(EXCERPTED DATA)

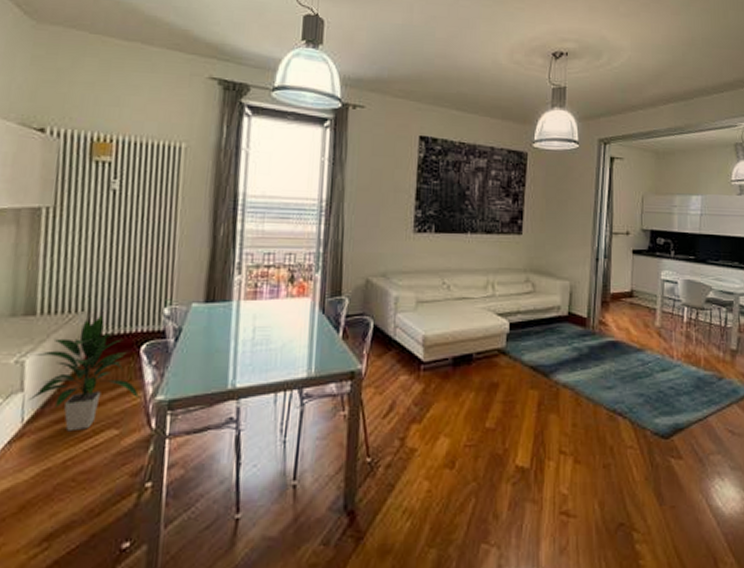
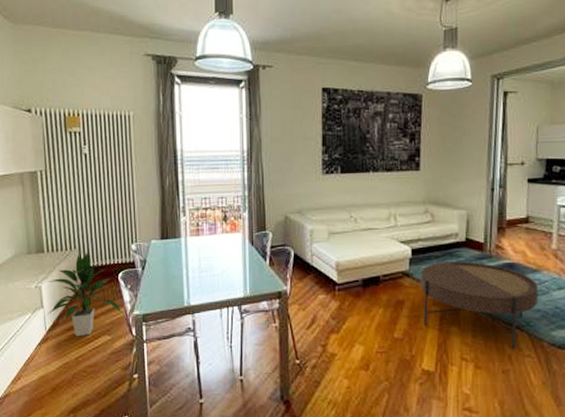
coffee table: none [518,337,642,439] -> present [420,261,539,349]

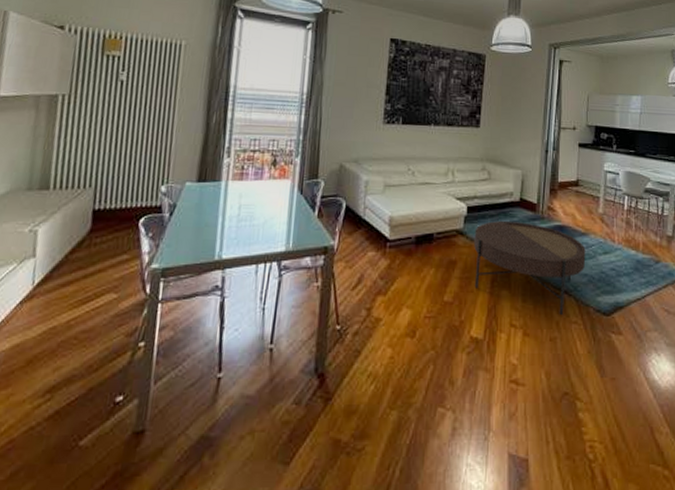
indoor plant: present [47,251,121,337] -> none [39,191,136,294]

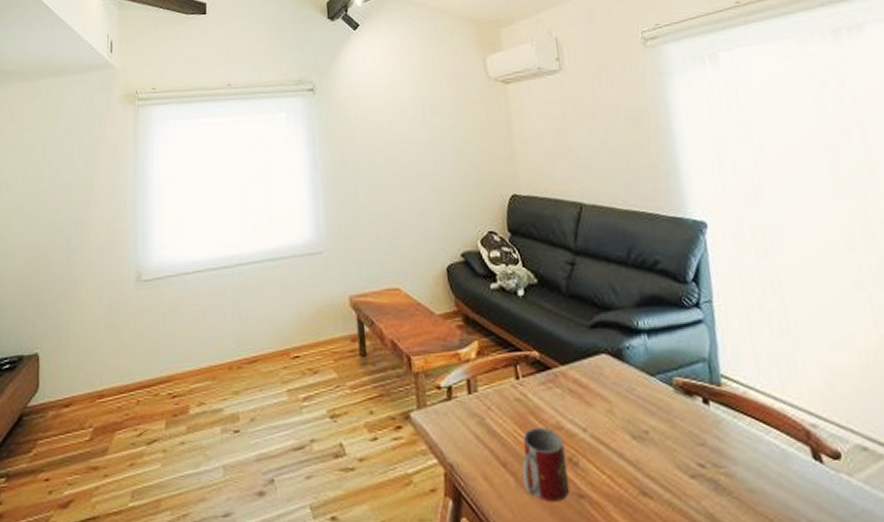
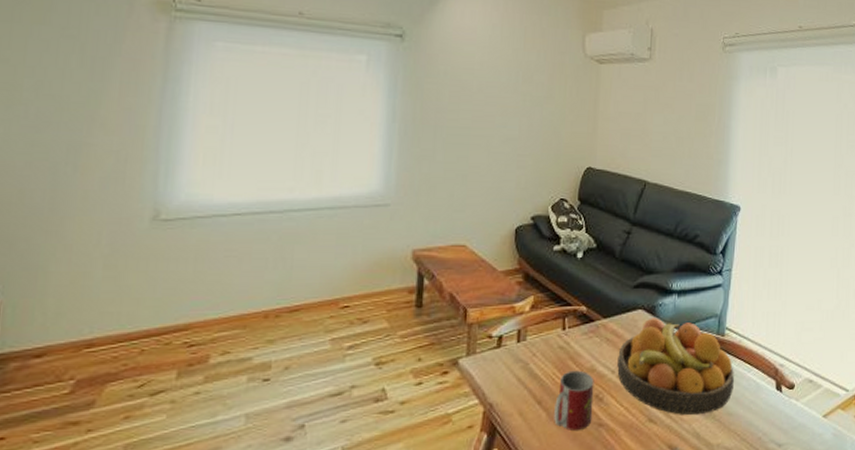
fruit bowl: none [586,363,750,490] -> present [617,318,734,415]

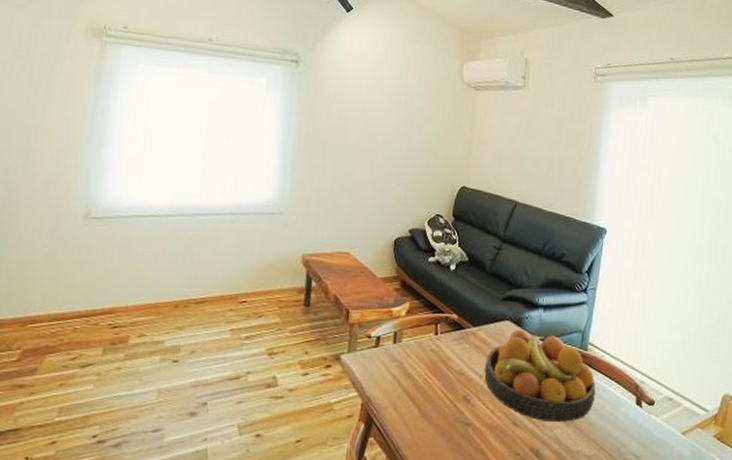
mug: present [554,370,594,430] -> none [425,372,463,427]

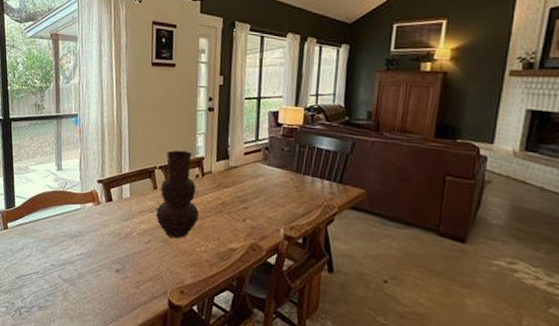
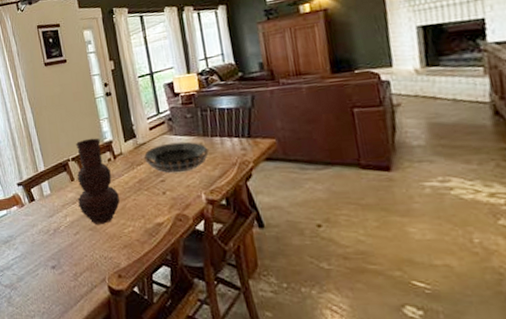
decorative bowl: none [232,171,298,204] -> present [143,141,209,174]

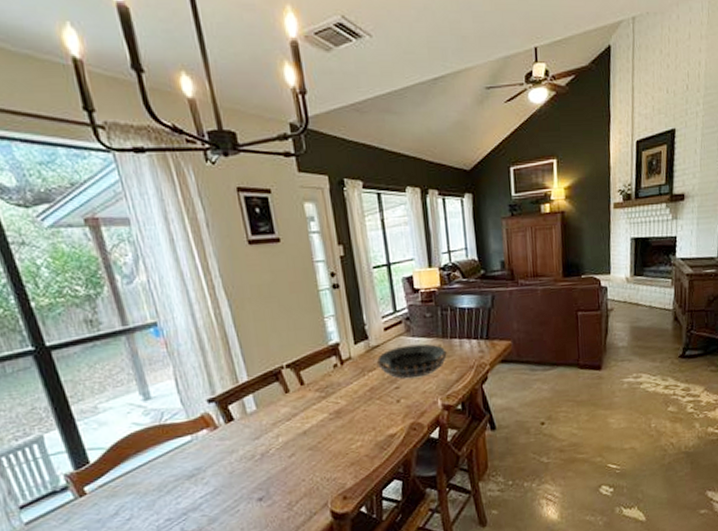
vase: present [75,138,120,224] -> none [291,339,347,443]

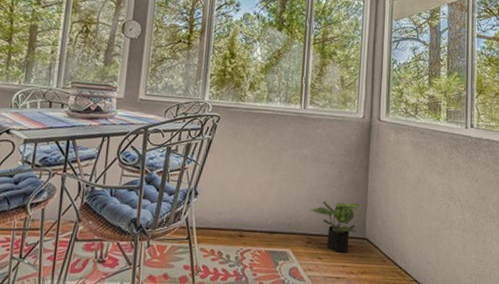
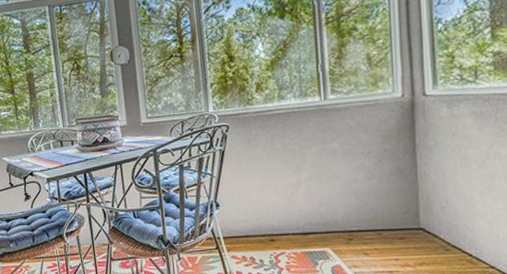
potted plant: present [310,201,360,253] -> none [347,192,410,246]

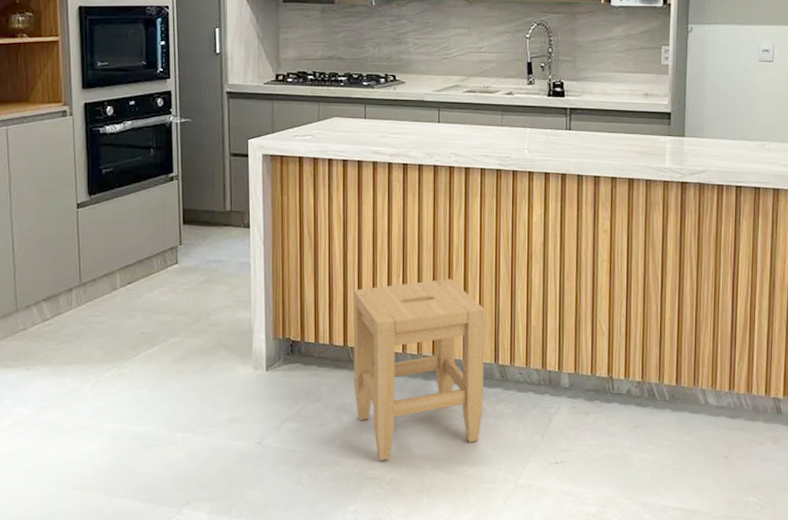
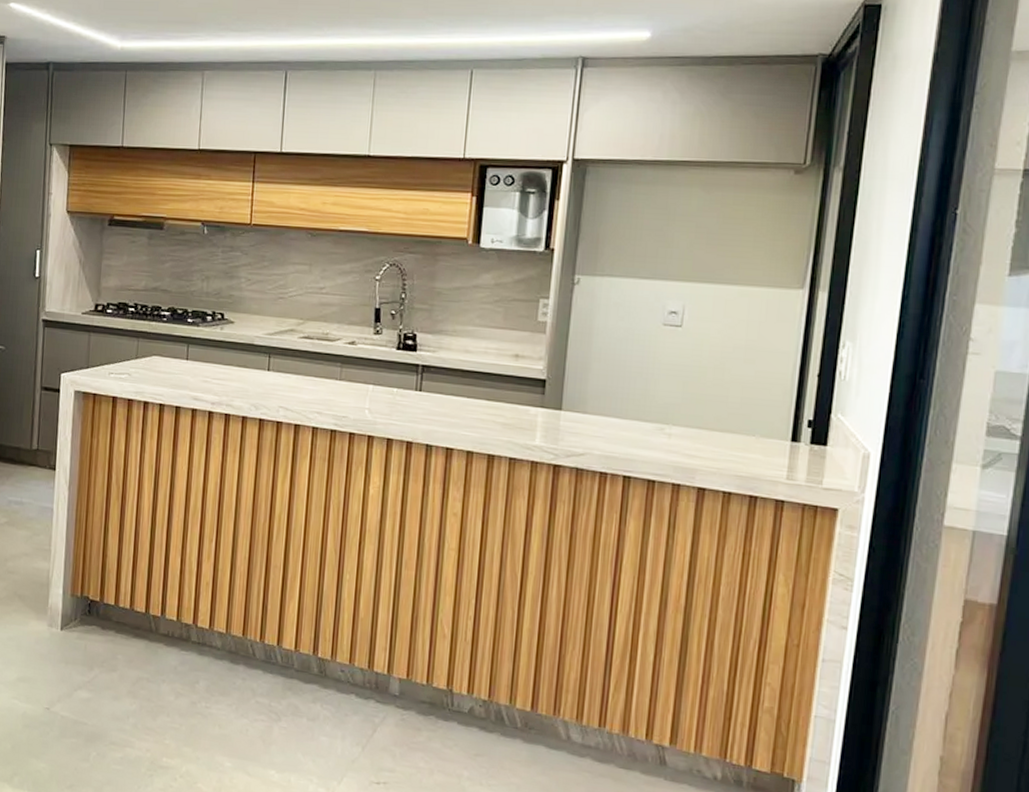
stool: present [353,278,485,461] -> none [152,550,306,750]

(End EXCERPTED DATA)

# [TASK DESCRIPTION]
Please print the records above once more, word for word, omitting all pictures.

# [SOLUTION FOR THIS PROBLEM]
coffee table: none [518,337,642,439] -> present [420,261,539,349]

indoor plant: present [47,251,121,337] -> none [39,191,136,294]

fruit bowl: none [586,363,750,490] -> present [617,318,734,415]

mug: present [554,370,594,430] -> none [425,372,463,427]

decorative bowl: none [232,171,298,204] -> present [143,141,209,174]

vase: present [75,138,120,224] -> none [291,339,347,443]

potted plant: present [310,201,360,253] -> none [347,192,410,246]

stool: present [353,278,485,461] -> none [152,550,306,750]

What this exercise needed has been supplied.